What is needed: Whenever "cycle" appears in a line, please copy that line from the data.

___ Exercise data

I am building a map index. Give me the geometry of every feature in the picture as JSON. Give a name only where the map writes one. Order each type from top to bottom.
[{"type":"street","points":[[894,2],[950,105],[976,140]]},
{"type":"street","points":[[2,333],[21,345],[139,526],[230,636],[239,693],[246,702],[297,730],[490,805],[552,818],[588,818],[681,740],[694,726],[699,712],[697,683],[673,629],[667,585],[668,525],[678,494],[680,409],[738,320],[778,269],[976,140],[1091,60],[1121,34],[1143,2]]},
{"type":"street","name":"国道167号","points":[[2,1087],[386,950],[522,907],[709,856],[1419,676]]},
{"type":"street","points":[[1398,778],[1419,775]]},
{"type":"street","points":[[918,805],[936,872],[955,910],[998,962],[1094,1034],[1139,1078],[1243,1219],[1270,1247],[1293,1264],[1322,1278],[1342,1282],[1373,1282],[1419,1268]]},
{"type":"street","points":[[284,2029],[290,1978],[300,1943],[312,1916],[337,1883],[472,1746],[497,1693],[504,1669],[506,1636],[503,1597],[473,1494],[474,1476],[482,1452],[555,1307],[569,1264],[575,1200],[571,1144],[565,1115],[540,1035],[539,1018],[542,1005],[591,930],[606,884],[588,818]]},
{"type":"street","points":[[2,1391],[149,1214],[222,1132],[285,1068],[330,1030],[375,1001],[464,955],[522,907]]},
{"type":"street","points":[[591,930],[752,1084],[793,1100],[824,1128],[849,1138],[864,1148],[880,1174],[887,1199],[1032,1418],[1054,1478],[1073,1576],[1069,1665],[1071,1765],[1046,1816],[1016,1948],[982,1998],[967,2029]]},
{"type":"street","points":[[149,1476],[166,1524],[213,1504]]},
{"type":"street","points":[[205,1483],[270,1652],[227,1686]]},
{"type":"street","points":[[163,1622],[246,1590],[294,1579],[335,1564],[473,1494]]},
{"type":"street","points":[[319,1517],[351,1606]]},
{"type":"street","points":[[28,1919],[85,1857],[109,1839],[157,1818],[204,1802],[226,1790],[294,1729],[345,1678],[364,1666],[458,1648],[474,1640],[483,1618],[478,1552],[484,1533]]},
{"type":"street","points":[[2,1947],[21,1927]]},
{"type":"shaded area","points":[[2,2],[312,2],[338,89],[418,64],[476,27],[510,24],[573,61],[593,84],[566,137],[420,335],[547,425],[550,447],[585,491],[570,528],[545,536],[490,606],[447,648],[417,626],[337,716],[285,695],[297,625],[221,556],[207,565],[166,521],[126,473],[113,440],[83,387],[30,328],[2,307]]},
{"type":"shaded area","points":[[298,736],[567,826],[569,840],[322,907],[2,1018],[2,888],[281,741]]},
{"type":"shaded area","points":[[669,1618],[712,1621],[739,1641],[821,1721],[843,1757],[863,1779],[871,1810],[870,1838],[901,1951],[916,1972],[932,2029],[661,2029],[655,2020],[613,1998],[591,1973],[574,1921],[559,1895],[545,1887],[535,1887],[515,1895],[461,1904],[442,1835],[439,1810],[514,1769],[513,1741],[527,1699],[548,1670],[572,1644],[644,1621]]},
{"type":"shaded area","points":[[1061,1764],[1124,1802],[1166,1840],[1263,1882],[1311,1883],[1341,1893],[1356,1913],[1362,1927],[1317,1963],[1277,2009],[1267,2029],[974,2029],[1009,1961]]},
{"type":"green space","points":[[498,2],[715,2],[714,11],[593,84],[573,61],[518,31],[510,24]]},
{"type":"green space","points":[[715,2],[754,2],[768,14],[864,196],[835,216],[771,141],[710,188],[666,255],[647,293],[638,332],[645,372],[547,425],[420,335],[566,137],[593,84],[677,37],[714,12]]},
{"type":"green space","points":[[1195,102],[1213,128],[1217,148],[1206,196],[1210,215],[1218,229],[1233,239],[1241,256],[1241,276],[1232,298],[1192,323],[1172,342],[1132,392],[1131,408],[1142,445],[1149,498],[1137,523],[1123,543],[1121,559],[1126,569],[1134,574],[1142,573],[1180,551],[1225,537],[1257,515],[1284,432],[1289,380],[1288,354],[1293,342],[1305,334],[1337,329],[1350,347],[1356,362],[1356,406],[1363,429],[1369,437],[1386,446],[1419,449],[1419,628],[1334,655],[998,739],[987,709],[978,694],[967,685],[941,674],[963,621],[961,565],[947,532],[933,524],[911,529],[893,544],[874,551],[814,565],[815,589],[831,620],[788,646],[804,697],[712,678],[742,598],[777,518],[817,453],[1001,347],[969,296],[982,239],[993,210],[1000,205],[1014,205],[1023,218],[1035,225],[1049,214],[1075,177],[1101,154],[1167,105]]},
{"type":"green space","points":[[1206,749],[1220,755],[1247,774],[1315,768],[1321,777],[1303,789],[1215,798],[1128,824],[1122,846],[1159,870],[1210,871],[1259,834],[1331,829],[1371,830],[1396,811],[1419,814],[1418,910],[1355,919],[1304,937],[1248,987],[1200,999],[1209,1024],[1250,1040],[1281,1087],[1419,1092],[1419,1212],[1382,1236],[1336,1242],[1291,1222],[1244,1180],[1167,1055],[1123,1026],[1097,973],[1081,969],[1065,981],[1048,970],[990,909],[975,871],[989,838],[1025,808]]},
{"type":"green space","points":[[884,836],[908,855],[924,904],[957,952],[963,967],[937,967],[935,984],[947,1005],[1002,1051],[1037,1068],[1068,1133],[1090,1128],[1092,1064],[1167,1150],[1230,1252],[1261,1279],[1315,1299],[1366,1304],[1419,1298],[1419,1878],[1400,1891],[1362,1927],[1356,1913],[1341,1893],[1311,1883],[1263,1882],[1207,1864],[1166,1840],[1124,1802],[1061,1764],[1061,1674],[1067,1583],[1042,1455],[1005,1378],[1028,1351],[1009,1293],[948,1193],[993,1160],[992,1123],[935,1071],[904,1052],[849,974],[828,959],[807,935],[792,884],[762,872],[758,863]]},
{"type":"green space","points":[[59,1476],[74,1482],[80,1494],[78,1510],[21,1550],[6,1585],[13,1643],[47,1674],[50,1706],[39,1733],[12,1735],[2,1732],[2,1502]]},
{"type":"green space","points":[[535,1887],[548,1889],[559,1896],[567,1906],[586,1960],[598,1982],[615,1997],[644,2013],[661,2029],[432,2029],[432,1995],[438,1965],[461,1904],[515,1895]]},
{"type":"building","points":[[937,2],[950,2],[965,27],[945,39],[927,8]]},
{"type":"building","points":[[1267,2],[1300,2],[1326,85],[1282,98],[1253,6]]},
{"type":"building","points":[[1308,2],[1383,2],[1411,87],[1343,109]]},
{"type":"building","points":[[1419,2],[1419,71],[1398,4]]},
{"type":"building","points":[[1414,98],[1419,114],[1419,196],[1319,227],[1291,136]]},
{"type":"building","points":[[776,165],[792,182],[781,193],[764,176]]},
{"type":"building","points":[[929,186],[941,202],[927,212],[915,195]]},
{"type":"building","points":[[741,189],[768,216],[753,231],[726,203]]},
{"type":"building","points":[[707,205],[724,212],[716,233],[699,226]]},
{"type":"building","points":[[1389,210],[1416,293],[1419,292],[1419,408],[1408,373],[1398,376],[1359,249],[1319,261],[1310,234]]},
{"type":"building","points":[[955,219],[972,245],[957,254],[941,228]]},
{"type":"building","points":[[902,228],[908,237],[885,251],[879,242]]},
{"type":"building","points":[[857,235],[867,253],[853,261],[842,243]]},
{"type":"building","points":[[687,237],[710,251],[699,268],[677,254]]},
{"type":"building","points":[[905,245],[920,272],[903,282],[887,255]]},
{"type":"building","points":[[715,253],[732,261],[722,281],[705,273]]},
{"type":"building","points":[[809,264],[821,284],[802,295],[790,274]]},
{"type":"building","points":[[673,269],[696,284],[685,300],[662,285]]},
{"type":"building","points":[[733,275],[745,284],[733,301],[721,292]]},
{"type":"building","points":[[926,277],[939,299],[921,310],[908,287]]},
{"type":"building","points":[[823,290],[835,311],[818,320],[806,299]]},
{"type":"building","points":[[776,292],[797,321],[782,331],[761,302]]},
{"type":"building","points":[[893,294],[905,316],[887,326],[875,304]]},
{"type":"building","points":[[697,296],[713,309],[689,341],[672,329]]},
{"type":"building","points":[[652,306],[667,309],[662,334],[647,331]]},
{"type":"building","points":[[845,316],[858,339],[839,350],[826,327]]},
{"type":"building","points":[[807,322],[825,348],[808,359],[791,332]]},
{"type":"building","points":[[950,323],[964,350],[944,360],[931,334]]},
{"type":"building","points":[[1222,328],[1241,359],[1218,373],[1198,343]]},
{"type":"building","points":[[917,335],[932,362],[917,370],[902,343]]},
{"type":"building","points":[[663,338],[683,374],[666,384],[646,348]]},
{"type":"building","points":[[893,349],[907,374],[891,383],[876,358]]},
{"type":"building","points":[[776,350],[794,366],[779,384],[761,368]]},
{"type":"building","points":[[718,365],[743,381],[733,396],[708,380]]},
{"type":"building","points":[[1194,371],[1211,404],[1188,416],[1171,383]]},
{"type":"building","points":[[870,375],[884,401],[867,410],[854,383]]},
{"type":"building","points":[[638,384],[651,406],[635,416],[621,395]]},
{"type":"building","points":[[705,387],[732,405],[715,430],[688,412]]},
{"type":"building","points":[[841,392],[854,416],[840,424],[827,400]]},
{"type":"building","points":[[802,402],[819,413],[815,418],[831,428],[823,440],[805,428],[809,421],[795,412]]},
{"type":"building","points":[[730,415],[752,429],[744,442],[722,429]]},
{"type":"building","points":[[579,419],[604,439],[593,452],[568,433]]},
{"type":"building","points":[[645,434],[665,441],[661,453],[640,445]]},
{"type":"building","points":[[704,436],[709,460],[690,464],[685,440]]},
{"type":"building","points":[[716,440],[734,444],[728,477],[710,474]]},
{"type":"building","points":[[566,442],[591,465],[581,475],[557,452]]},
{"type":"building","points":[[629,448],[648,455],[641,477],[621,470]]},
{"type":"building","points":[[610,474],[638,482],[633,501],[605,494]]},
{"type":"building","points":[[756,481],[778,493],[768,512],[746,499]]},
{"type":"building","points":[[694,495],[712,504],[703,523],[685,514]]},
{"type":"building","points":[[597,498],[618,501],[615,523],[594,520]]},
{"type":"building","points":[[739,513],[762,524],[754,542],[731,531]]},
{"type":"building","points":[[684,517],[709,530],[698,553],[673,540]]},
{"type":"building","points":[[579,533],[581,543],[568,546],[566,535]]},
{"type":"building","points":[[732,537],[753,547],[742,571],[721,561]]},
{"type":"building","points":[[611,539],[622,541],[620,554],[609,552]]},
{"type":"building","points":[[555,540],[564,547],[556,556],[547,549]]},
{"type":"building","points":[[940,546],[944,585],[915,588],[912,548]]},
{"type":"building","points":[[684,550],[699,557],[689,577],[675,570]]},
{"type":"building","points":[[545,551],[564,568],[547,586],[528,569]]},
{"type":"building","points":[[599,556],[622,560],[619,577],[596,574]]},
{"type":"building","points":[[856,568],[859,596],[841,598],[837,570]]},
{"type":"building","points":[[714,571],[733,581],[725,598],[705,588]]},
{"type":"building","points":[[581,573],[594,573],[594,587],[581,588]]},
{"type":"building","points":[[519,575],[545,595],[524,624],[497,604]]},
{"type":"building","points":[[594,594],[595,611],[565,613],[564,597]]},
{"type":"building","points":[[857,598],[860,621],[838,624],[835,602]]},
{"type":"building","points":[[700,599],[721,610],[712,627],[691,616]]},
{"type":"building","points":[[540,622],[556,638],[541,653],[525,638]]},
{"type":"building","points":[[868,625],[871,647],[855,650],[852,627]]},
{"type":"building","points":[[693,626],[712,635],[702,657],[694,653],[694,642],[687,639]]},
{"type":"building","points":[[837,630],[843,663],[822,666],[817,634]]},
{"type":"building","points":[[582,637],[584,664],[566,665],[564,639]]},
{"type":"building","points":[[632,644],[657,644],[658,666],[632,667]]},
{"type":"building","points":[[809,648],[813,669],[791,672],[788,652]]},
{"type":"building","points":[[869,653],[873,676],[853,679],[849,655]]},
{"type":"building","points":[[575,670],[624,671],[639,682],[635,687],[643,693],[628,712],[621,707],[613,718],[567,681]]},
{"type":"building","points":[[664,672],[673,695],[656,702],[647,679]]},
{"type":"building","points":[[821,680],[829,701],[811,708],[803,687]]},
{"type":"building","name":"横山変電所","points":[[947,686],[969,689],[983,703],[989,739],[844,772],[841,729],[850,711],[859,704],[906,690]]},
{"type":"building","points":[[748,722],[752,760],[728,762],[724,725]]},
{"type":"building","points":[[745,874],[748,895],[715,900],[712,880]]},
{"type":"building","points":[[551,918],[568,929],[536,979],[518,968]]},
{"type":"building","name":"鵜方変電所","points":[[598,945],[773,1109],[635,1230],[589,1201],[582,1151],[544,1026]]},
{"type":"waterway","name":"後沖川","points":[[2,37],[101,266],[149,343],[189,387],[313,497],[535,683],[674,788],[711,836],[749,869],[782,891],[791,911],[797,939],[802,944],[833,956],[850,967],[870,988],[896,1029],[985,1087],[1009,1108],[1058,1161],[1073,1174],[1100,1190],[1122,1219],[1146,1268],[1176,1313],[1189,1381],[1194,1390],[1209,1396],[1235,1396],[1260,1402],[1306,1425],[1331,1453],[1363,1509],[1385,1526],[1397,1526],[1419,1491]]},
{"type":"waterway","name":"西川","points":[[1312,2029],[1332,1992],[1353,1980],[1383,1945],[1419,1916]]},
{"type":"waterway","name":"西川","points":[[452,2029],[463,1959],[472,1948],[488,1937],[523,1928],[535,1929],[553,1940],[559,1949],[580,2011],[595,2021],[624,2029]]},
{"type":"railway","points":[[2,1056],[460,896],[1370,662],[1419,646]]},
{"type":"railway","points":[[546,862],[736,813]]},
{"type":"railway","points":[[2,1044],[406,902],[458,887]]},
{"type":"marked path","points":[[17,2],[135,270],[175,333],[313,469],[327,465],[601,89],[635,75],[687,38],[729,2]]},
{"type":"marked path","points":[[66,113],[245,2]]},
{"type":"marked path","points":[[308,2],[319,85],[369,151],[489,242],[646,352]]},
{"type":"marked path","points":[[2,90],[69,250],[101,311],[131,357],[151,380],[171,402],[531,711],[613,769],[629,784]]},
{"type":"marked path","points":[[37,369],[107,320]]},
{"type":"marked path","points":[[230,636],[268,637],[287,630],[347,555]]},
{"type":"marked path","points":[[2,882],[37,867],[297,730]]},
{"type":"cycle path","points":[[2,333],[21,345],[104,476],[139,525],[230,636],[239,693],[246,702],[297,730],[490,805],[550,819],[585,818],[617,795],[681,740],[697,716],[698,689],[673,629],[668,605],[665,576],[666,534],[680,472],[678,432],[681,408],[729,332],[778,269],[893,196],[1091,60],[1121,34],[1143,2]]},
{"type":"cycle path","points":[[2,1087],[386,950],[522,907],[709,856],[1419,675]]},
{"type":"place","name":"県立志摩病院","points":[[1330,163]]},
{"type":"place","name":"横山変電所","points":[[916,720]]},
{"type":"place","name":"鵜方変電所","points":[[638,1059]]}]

______

Result:
{"type":"cycle path","points":[[2,333],[21,345],[104,476],[139,525],[230,636],[239,693],[246,702],[297,730],[490,805],[550,819],[585,818],[617,795],[681,740],[697,716],[698,689],[673,629],[668,605],[665,576],[666,534],[680,472],[678,432],[681,408],[729,332],[778,269],[893,196],[1091,60],[1121,34],[1143,2]]},
{"type":"cycle path","points":[[2,1087],[386,950],[522,907],[709,856],[1419,675]]},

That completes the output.